La sessione si è conclusa con il parere del fisiatra, presentato dal Dott. M. Celestini (Roma). Il quale ha sottolineato l’importanza della riabilitazione. Quasi sempre il grande anziano con degenerazione del ginocchio presenta varie comorbilità, ha detto: “Ciò enfatizza l’importanza della valutazione non solo dell’età anagrafica, ma anche di quella biologica, senza trascurare una valutazione dello stato muscolare”. Fondamentale appare così “il ruolo della prevenzione primaria educando e informando correttamente il paziente, che va affrontato in maniera olistica. Va valutato complessivamente l’assetto locomotore, in quanto saranno verosimilmente presenti alterazioni pluridistrettuali”.
Celestini ha infine descritto una panoramica delle soluzioni cliniche e riabilitative (terapia medica, infiltrazioni, esercizi fuori carico, cyclette, mobilizzazione passiva continua, fisioterapia, elettrostimolazione, ecc.), considerato soddisfacente un risultato di flessione compreso tra 90 e 100°. La relazione è terminata con “la raccomandazione di fare al malato solo ciò che è realmente necessario, senza ricorrere a eccessi terapeutici ingiustificati sulla base dell’età e delle condizioni generali”.
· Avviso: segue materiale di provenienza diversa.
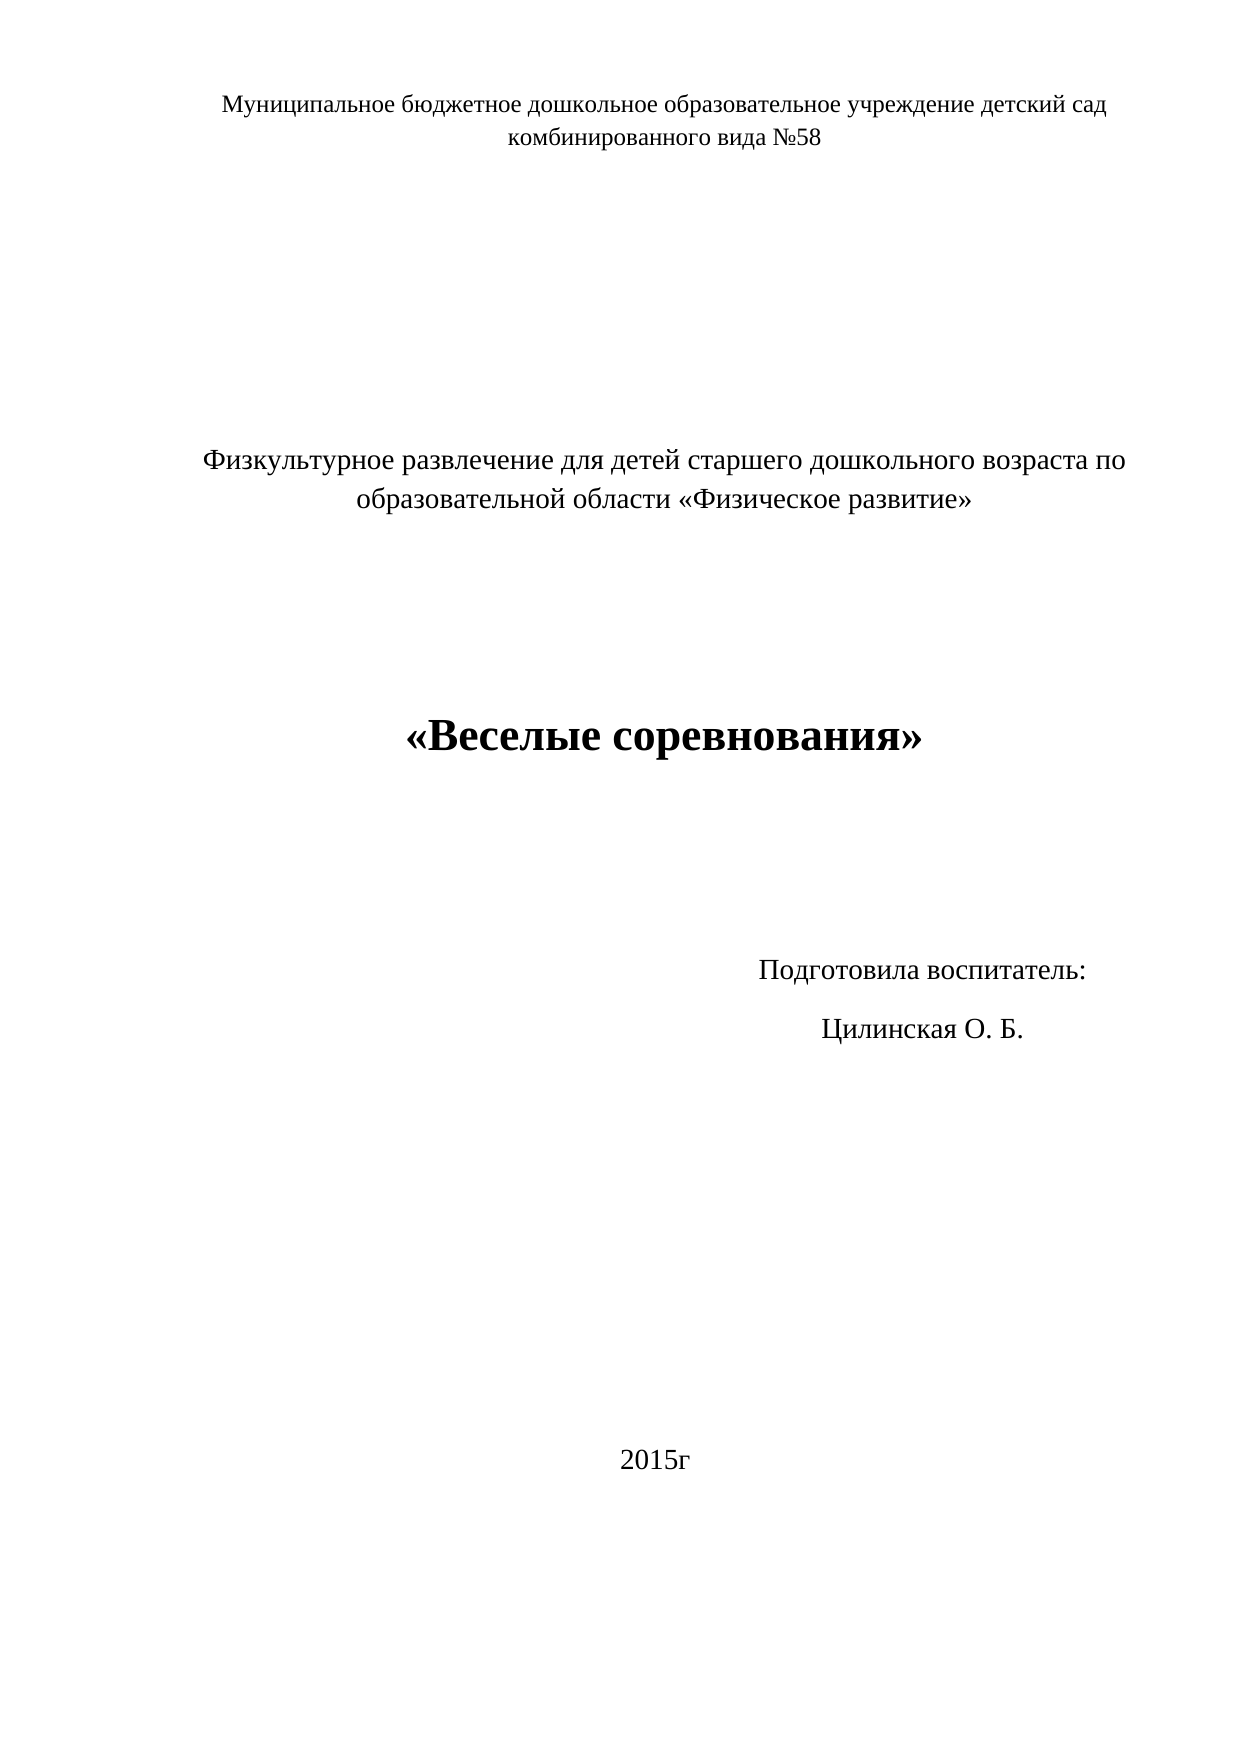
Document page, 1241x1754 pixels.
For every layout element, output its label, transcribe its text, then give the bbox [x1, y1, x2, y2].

text «Веселые соревнования» [177, 708, 1152, 761]
text 2015г [546, 1442, 1152, 1476]
text Цилинская О. Б. [620, 1011, 1152, 1045]
text Подготовила воспитатель: [620, 952, 1152, 986]
text Муниципальное бюджетное дошкольное образовательное учреждение детский сад комбинированного вида №58 [177, 89, 1152, 150]
text Физкультурное развлечение для детей старшего дошкольного возраста по образовательной области «Физическое развитие» [177, 442, 1152, 514]
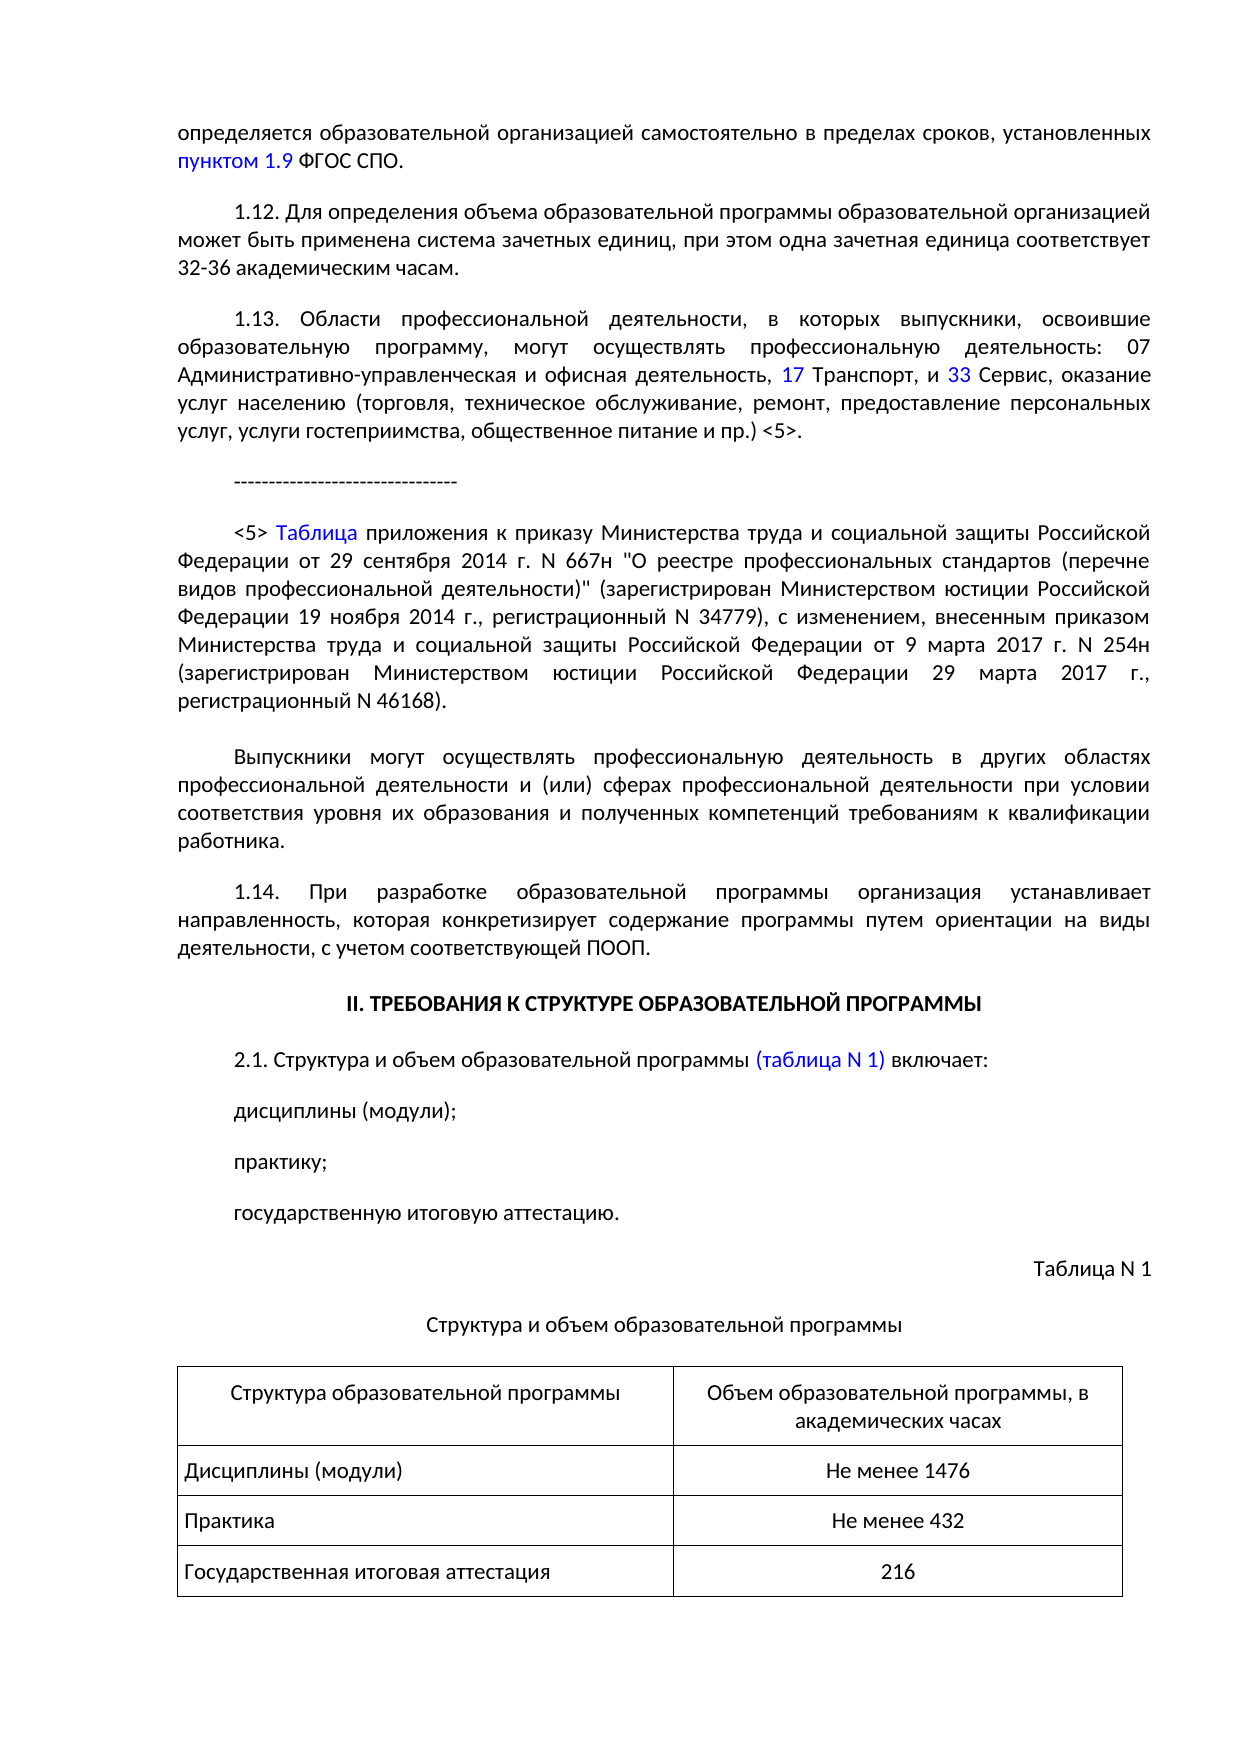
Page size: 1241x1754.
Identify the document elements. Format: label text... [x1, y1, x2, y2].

text <5> Таблица приложения к приказу Министерства труда и социальной защиты Российской Федерации от 29 сентября 2014 г. N 667н "О реестре профессиональных стандартов (перечне видов профессиональной деятельности)" (зарегистрирован Министерством юстиции Российской Федерации 19 ноября 2014 г., регистрационный N 34779), с изменением, внесенным приказом Министерства труда и социальной защиты Российской Федерации от 9 марта 2017 г. N 254н (зарегистрирован Министерством юстиции Российской Федерации 29 марта 2017 г., регистрационный N 46168). [177, 518, 1152, 714]
table_header Объем образовательной программы, в академических часах [674, 1367, 1122, 1444]
table_cell Не менее 432 [674, 1496, 1122, 1545]
text государственную итоговую аттестацию. [177, 1198, 1152, 1226]
text 1.12. Для определения объема образовательной программы образовательной организацией может быть применена система зачетных единиц, при этом одна зачетная единица соответствует 32-36 академическим часам. [177, 197, 1152, 281]
table_cell Государственная итоговая аттестация [178, 1546, 673, 1596]
table_cell Дисциплины (модули) [178, 1446, 673, 1495]
text практику; [177, 1147, 1152, 1175]
text Таблица N 1 [177, 1254, 1152, 1282]
text Структура и объем образовательной программы [177, 1310, 1152, 1338]
text -------------------------------- [177, 467, 1152, 495]
title II. ТРЕБОВАНИЯ К СТРУКТУРЕ ОБРАЗОВАТЕЛЬНОЙ ПРОГРАММЫ [177, 989, 1152, 1017]
table_cell 216 [674, 1546, 1122, 1596]
text 1.14. При разработке образовательной программы организация устанавливает направленность, которая конкретизирует содержание программы путем ориентации на виды деятельности, с учетом соответствующей ПООП. [177, 877, 1152, 961]
text дисциплины (модули); [177, 1096, 1152, 1124]
table_header Структура образовательной программы [178, 1367, 673, 1444]
text 1.13. Области профессиональной деятельности, в которых выпускники, освоившие образовательную программу, могут осуществлять профессиональную деятельность: 07 Административно-управленческая и офисная деятельность, 17 Транспорт, и 33 Сервис, оказание услуг населению (торговля, техническое обслуживание, ремонт, предоставление персональных услуг, услуги гостеприимства, общественное питание и пр.) <5>. [177, 304, 1152, 444]
text 2.1. Структура и объем образовательной программы (таблица N 1) включает: [177, 1045, 1152, 1073]
text Выпускники могут осуществлять профессиональную деятельность в других областях профессиональной деятельности и (или) сферах профессиональной деятельности при условии соответствия уровня их образования и полученных компетенций требованиям к квалификации работника. [177, 742, 1152, 854]
table_cell Не менее 1476 [674, 1446, 1122, 1495]
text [177, 118, 1152, 174]
table_cell Практика [178, 1496, 673, 1545]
Riferimenti bibliografici:
1) Reginster JY, e coll. Long-term effects of glucosamine sulphate on osteoarthritis progression: a randomised, placebo-controlled clinical trial. Lancet 2001;357(9252):251-256.
2) Towheed TE, e coll. Glucosamine therapy for treating osteoarthritis. Cochrane Database Syst Rev 2005 Apr 18;(2):CD002946.
3) Clegg DO, e coll. Glucosamine, chondroitin sulfate, and the two in combination for painful knee osteoarthritis. N Engl J Med 2006;354(8):795-808.